▸ **TASK DIRECTIONS**
Can you transcribe the data exactly? Leave the pictures out.

▸ **Page images and extracted text**

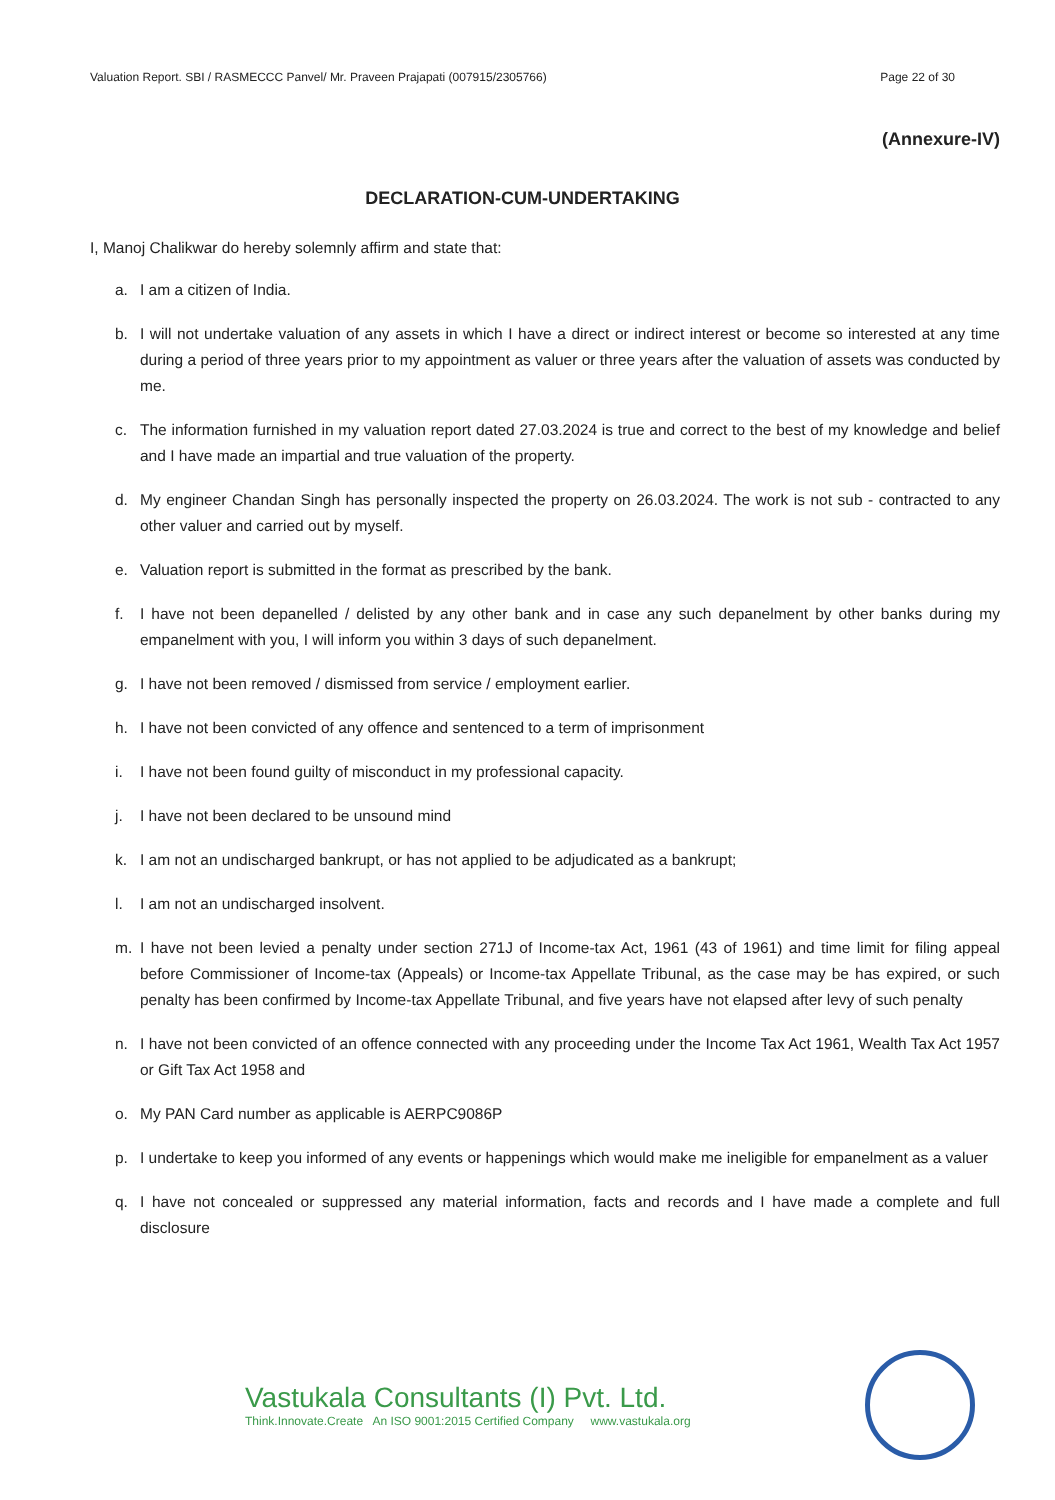Valuation Report. SBI / RASMECCC Panvel/ Mr. Praveen Prajapati (007915/2305766) Page 22 of 30
(Annexure-IV)
DECLARATION-CUM-UNDERTAKING
I, Manoj Chalikwar do hereby solemnly affirm and state that:
a. I am a citizen of India.
b. I will not undertake valuation of any assets in which I have a direct or indirect interest or become so interested at any time during a period of three years prior to my appointment as valuer or three years after the valuation of assets was conducted by me.
c. The information furnished in my valuation report dated 27.03.2024 is true and correct to the best of my knowledge and belief and I have made an impartial and true valuation of the property.
d. My engineer Chandan Singh has personally inspected the property on 26.03.2024. The work is not sub - contracted to any other valuer and carried out by myself.
e. Valuation report is submitted in the format as prescribed by the bank.
f. I have not been depanelled / delisted by any other bank and in case any such depanelment by other banks during my empanelment with you, I will inform you within 3 days of such depanelment.
g. I have not been removed / dismissed from service / employment earlier.
h. I have not been convicted of any offence and sentenced to a term of imprisonment
i. I have not been found guilty of misconduct in my professional capacity.
j. I have not been declared to be unsound mind
k. I am not an undischarged bankrupt, or has not applied to be adjudicated as a bankrupt;
l. I am not an undischarged insolvent.
m. I have not been levied a penalty under section 271J of Income-tax Act, 1961 (43 of 1961) and time limit for filing appeal before Commissioner of Income-tax (Appeals) or Income-tax Appellate Tribunal, as the case may be has expired, or such penalty has been confirmed by Income-tax Appellate Tribunal, and five years have not elapsed after levy of such penalty
n. I have not been convicted of an offence connected with any proceeding under the Income Tax Act 1961, Wealth Tax Act 1957 or Gift Tax Act 1958 and
o. My PAN Card number as applicable is AERPC9086P
p. I undertake to keep you informed of any events or happenings which would make me ineligible for empanelment as a valuer
q. I have not concealed or suppressed any material information, facts and records and I have made a complete and full disclosure
Vastukala Consultants (I) Pvt. Ltd.
Think.Innovate.Create An ISO 9001:2015 Certified Company www.vastukala.org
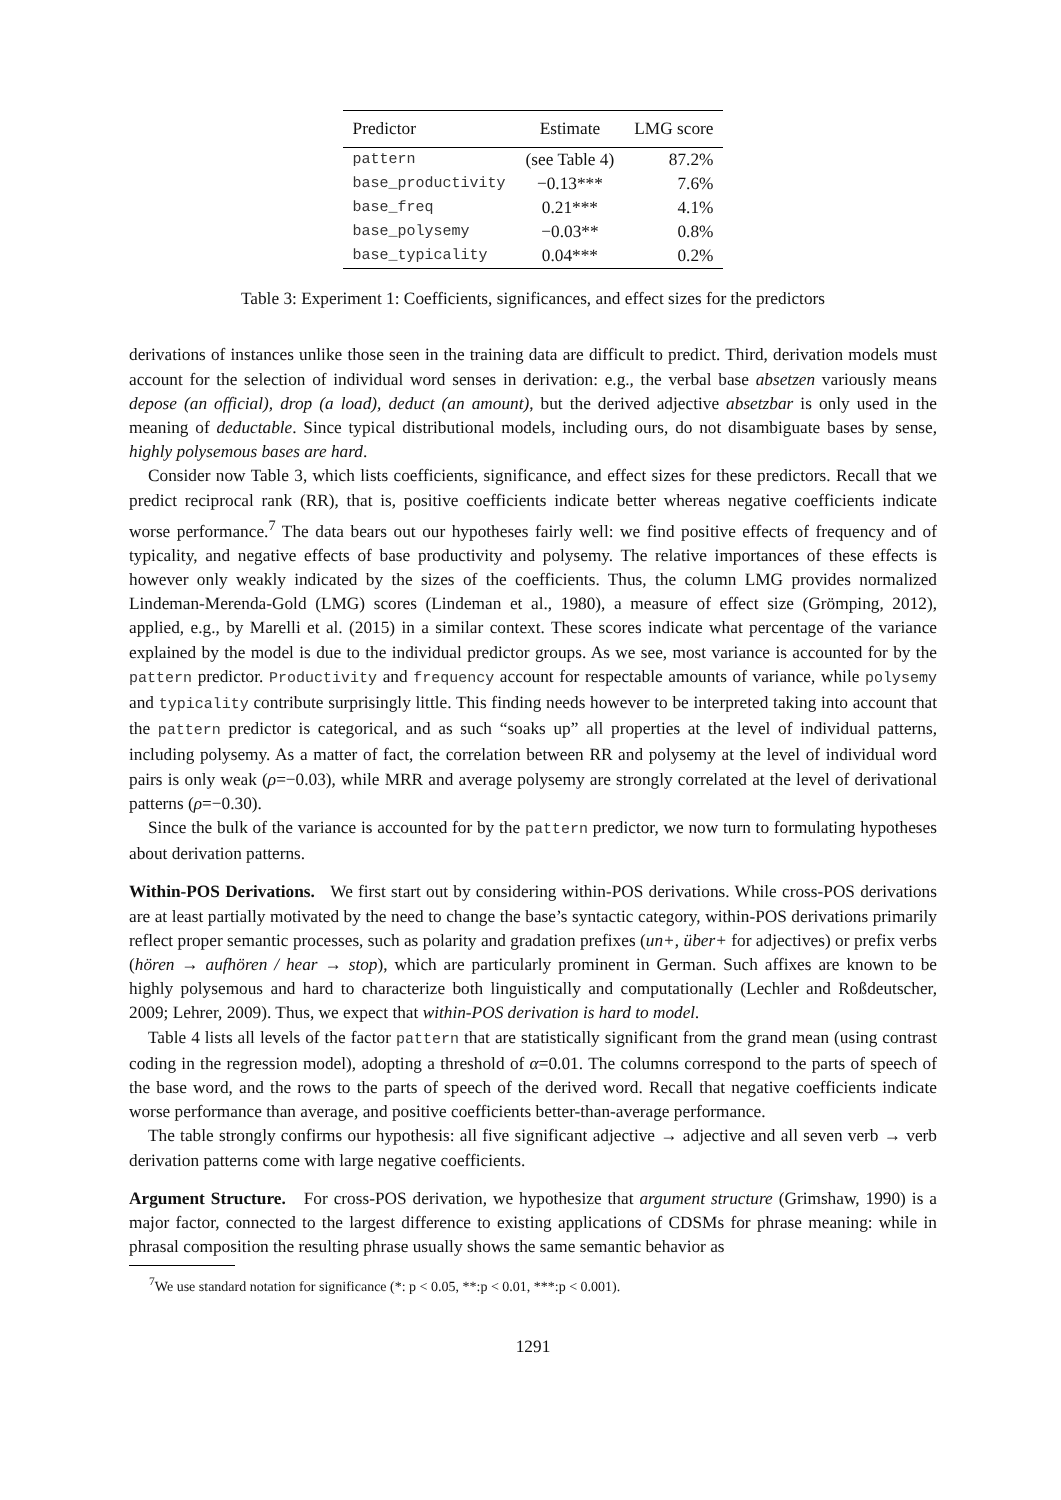| Predictor | Estimate | LMG score |
| --- | --- | --- |
| pattern | (see Table 4) | 87.2% |
| base_productivity | −0.13*** | 7.6% |
| base_freq | 0.21*** | 4.1% |
| base_polysemy | −0.03** | 0.8% |
| base_typicality | 0.04*** | 0.2% |
Table 3: Experiment 1: Coefficients, significances, and effect sizes for the predictors
derivations of instances unlike those seen in the training data are difficult to predict. Third, derivation models must account for the selection of individual word senses in derivation: e.g., the verbal base absetzen variously means depose (an official), drop (a load), deduct (an amount), but the derived adjective absetzbar is only used in the meaning of deductable. Since typical distributional models, including ours, do not disambiguate bases by sense, highly polysemous bases are hard.
Consider now Table 3, which lists coefficients, significance, and effect sizes for these predictors. Recall that we predict reciprocal rank (RR), that is, positive coefficients indicate better whereas negative coefficients indicate worse performance.<sup>7</sup> The data bears out our hypotheses fairly well: we find positive effects of frequency and of typicality, and negative effects of base productivity and polysemy. The relative importances of these effects is however only weakly indicated by the sizes of the coefficients. Thus, the column LMG provides normalized Lindeman-Merenda-Gold (LMG) scores (Lindeman et al., 1980), a measure of effect size (Grömping, 2012), applied, e.g., by Marelli et al. (2015) in a similar context. These scores indicate what percentage of the variance explained by the model is due to the individual predictor groups. As we see, most variance is accounted for by the pattern predictor. Productivity and frequency account for respectable amounts of variance, while polysemy and typicality contribute surprisingly little. This finding needs however to be interpreted taking into account that the pattern predictor is categorical, and as such “soaks up” all properties at the level of individual patterns, including polysemy. As a matter of fact, the correlation between RR and polysemy at the level of individual word pairs is only weak (ρ=−0.03), while MRR and average polysemy are strongly correlated at the level of derivational patterns (ρ=−0.30).
Since the bulk of the variance is accounted for by the pattern predictor, we now turn to formulating hypotheses about derivation patterns.
Within-POS Derivations. We first start out by considering within-POS derivations. While cross-POS derivations are at least partially motivated by the need to change the base’s syntactic category, within-POS derivations primarily reflect proper semantic processes, such as polarity and gradation prefixes (un+, über+ for adjectives) or prefix verbs (hören → aufhören / hear → stop), which are particularly prominent in German. Such affixes are known to be highly polysemous and hard to characterize both linguistically and computationally (Lechler and Roßdeutscher, 2009; Lehrer, 2009). Thus, we expect that within-POS derivation is hard to model.
Table 4 lists all levels of the factor pattern that are statistically significant from the grand mean (using contrast coding in the regression model), adopting a threshold of α=0.01. The columns correspond to the parts of speech of the base word, and the rows to the parts of speech of the derived word. Recall that negative coefficients indicate worse performance than average, and positive coefficients better-than-average performance.
The table strongly confirms our hypothesis: all five significant adjective → adjective and all seven verb → verb derivation patterns come with large negative coefficients.
Argument Structure. For cross-POS derivation, we hypothesize that argument structure (Grimshaw, 1990) is a major factor, connected to the largest difference to existing applications of CDSMs for phrase meaning: while in phrasal composition the resulting phrase usually shows the same semantic behavior as
<sup>7</sup> We use standard notation for significance (*: p < 0.05, **:p < 0.01, ***:p < 0.001).
1291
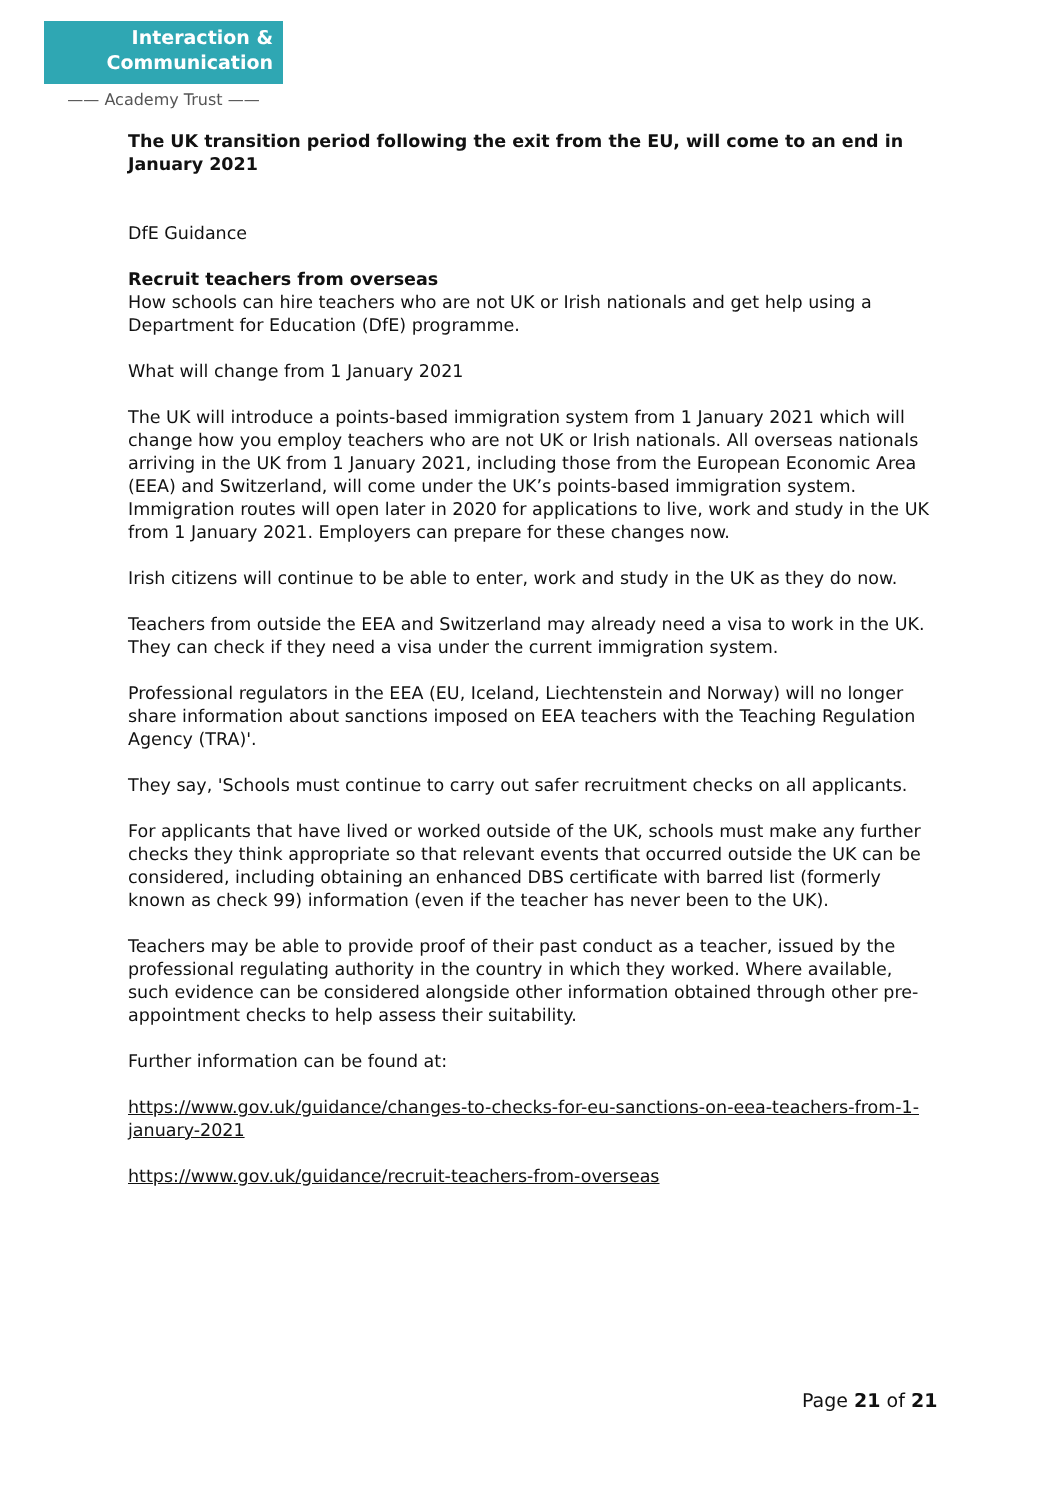Interaction &
Communication
—— Academy Trust ——
The UK transition period following the exit from the EU, will come to an end in January 2021
DfE Guidance
Recruit teachers from overseas
How schools can hire teachers who are not UK or Irish nationals and get help using a Department for Education (DfE) programme.
What will change from 1 January 2021
The UK will introduce a points-based immigration system from 1 January 2021 which will change how you employ teachers who are not UK or Irish nationals. All overseas nationals arriving in the UK from 1 January 2021, including those from the European Economic Area (EEA) and Switzerland, will come under the UK’s points-based immigration system. Immigration routes will open later in 2020 for applications to live, work and study in the UK from 1 January 2021. Employers can prepare for these changes now.
Irish citizens will continue to be able to enter, work and study in the UK as they do now.
Teachers from outside the EEA and Switzerland may already need a visa to work in the UK. They can check if they need a visa under the current immigration system.
Professional regulators in the EEA (EU, Iceland, Liechtenstein and Norway) will no longer share information about sanctions imposed on EEA teachers with the Teaching Regulation Agency (TRA)'.
They say, 'Schools must continue to carry out safer recruitment checks on all applicants.
For applicants that have lived or worked outside of the UK, schools must make any further checks they think appropriate so that relevant events that occurred outside the UK can be considered, including obtaining an enhanced DBS certificate with barred list (formerly known as check 99) information (even if the teacher has never been to the UK).
Teachers may be able to provide proof of their past conduct as a teacher, issued by the professional regulating authority in the country in which they worked. Where available, such evidence can be considered alongside other information obtained through other pre-appointment checks to help assess their suitability.
Further information can be found at:
https://www.gov.uk/guidance/changes-to-checks-for-eu-sanctions-on-eea-teachers-from-1-january-2021
https://www.gov.uk/guidance/recruit-teachers-from-overseas
Page 21 of 21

▸ **EXERCISE OUTPUT**
Valuation Report. SBI / RASMECCC Panvel/ Mr. Praveen Prajapati (007915/2305766) Page 22 of 30
(Annexure-IV)
DECLARATION-CUM-UNDERTAKING
I, Manoj Chalikwar do hereby solemnly affirm and state that:
a. I am a citizen of India.
b. I will not undertake valuation of any assets in which I have a direct or indirect interest or become so interested at any time during a period of three years prior to my appointment as valuer or three years after the valuation of assets was conducted by me.
c. The information furnished in my valuation report dated 27.03.2024 is true and correct to the best of my knowledge and belief and I have made an impartial and true valuation of the property.
d. My engineer Chandan Singh has personally inspected the property on 26.03.2024. The work is not sub - contracted to any other valuer and carried out by myself.
e. Valuation report is submitted in the format as prescribed by the bank.
f. I have not been depanelled / delisted by any other bank and in case any such depanelment by other banks during my empanelment with you, I will inform you within 3 days of such depanelment.
g. I have not been removed / dismissed from service / employment earlier.
h. I have not been convicted of any offence and sentenced to a term of imprisonment
i. I have not been found guilty of misconduct in my professional capacity.
j. I have not been declared to be unsound mind
k. I am not an undischarged bankrupt, or has not applied to be adjudicated as a bankrupt;
l. I am not an undischarged insolvent.
m. I have not been levied a penalty under section 271J of Income-tax Act, 1961 (43 of 1961) and time limit for filing appeal before Commissioner of Income-tax (Appeals) or Income-tax Appellate Tribunal, as the case may be has expired, or such penalty has been confirmed by Income-tax Appellate Tribunal, and five years have not elapsed after levy of such penalty
n. I have not been convicted of an offence connected with any proceeding under the Income Tax Act 1961, Wealth Tax Act 1957 or Gift Tax Act 1958 and
o. My PAN Card number as applicable is AERPC9086P
p. I undertake to keep you informed of any events or happenings which would make me ineligible for empanelment as a valuer
q. I have not concealed or suppressed any material information, facts and records and I have made a complete and full disclosure
Vastukala Consultants (I) Pvt. Ltd.
Think.Innovate.Create An ISO 9001:2015 Certified Company www.vastukala.org
| Predictor | Estimate | LMG score |
| --- | --- | --- |
| pattern | (see Table 4) | 87.2% |
| base_productivity | −0.13*** | 7.6% |
| base_freq | 0.21*** | 4.1% |
| base_polysemy | −0.03** | 0.8% |
| base_typicality | 0.04*** | 0.2% |
Table 3: Experiment 1: Coefficients, significances, and effect sizes for the predictors
derivations of instances unlike those seen in the training data are difficult to predict. Third, derivation models must account for the selection of individual word senses in derivation: e.g., the verbal base absetzen variously means depose (an official), drop (a load), deduct (an amount), but the derived adjective absetzbar is only used in the meaning of deductable. Since typical distributional models, including ours, do not disambiguate bases by sense, highly polysemous bases are hard.
Consider now Table 3, which lists coefficients, significance, and effect sizes for these predictors. Recall that we predict reciprocal rank (RR), that is, positive coefficients indicate better whereas negative coefficients indicate worse performance.<sup>7</sup> The data bears out our hypotheses fairly well: we find positive effects of frequency and of typicality, and negative effects of base productivity and polysemy. The relative importances of these effects is however only weakly indicated by the sizes of the coefficients. Thus, the column LMG provides normalized Lindeman-Merenda-Gold (LMG) scores (Lindeman et al., 1980), a measure of effect size (Grömping, 2012), applied, e.g., by Marelli et al. (2015) in a similar context. These scores indicate what percentage of the variance explained by the model is due to the individual predictor groups. As we see, most variance is accounted for by the pattern predictor. Productivity and frequency account for respectable amounts of variance, while polysemy and typicality contribute surprisingly little. This finding needs however to be interpreted taking into account that the pattern predictor is categorical, and as such “soaks up” all properties at the level of individual patterns, including polysemy. As a matter of fact, the correlation between RR and polysemy at the level of individual word pairs is only weak (ρ=−0.03), while MRR and average polysemy are strongly correlated at the level of derivational patterns (ρ=−0.30).
Since the bulk of the variance is accounted for by the pattern predictor, we now turn to formulating hypotheses about derivation patterns.
Within-POS Derivations. We first start out by considering within-POS derivations. While cross-POS derivations are at least partially motivated by the need to change the base’s syntactic category, within-POS derivations primarily reflect proper semantic processes, such as polarity and gradation prefixes (un+, über+ for adjectives) or prefix verbs (hören → aufhören / hear → stop), which are particularly prominent in German. Such affixes are known to be highly polysemous and hard to characterize both linguistically and computationally (Lechler and Roßdeutscher, 2009; Lehrer, 2009). Thus, we expect that within-POS derivation is hard to model.
Table 4 lists all levels of the factor pattern that are statistically significant from the grand mean (using contrast coding in the regression model), adopting a threshold of α=0.01. The columns correspond to the parts of speech of the base word, and the rows to the parts of speech of the derived word. Recall that negative coefficients indicate worse performance than average, and positive coefficients better-than-average performance.
The table strongly confirms our hypothesis: all five significant adjective → adjective and all seven verb → verb derivation patterns come with large negative coefficients.
Argument Structure. For cross-POS derivation, we hypothesize that argument structure (Grimshaw, 1990) is a major factor, connected to the largest difference to existing applications of CDSMs for phrase meaning: while in phrasal composition the resulting phrase usually shows the same semantic behavior as
<sup>7</sup> We use standard notation for significance (*: p < 0.05, **:p < 0.01, ***:p < 0.001).
1291
Interaction &
Communication
—— Academy Trust ——
The UK transition period following the exit from the EU, will come to an end in January 2021
DfE Guidance
Recruit teachers from overseas
How schools can hire teachers who are not UK or Irish nationals and get help using a Department for Education (DfE) programme.
What will change from 1 January 2021
The UK will introduce a points-based immigration system from 1 January 2021 which will change how you employ teachers who are not UK or Irish nationals. All overseas nationals arriving in the UK from 1 January 2021, including those from the European Economic Area (EEA) and Switzerland, will come under the UK’s points-based immigration system. Immigration routes will open later in 2020 for applications to live, work and study in the UK from 1 January 2021. Employers can prepare for these changes now.
Irish citizens will continue to be able to enter, work and study in the UK as they do now.
Teachers from outside the EEA and Switzerland may already need a visa to work in the UK. They can check if they need a visa under the current immigration system.
Professional regulators in the EEA (EU, Iceland, Liechtenstein and Norway) will no longer share information about sanctions imposed on EEA teachers with the Teaching Regulation Agency (TRA)'.
They say, 'Schools must continue to carry out safer recruitment checks on all applicants.
For applicants that have lived or worked outside of the UK, schools must make any further checks they think appropriate so that relevant events that occurred outside the UK can be considered, including obtaining an enhanced DBS certificate with barred list (formerly known as check 99) information (even if the teacher has never been to the UK).
Teachers may be able to provide proof of their past conduct as a teacher, issued by the professional regulating authority in the country in which they worked. Where available, such evidence can be considered alongside other information obtained through other pre-appointment checks to help assess their suitability.
Further information can be found at:
https://www.gov.uk/guidance/changes-to-checks-for-eu-sanctions-on-eea-teachers-from-1-january-2021
https://www.gov.uk/guidance/recruit-teachers-from-overseas
Page 21 of 21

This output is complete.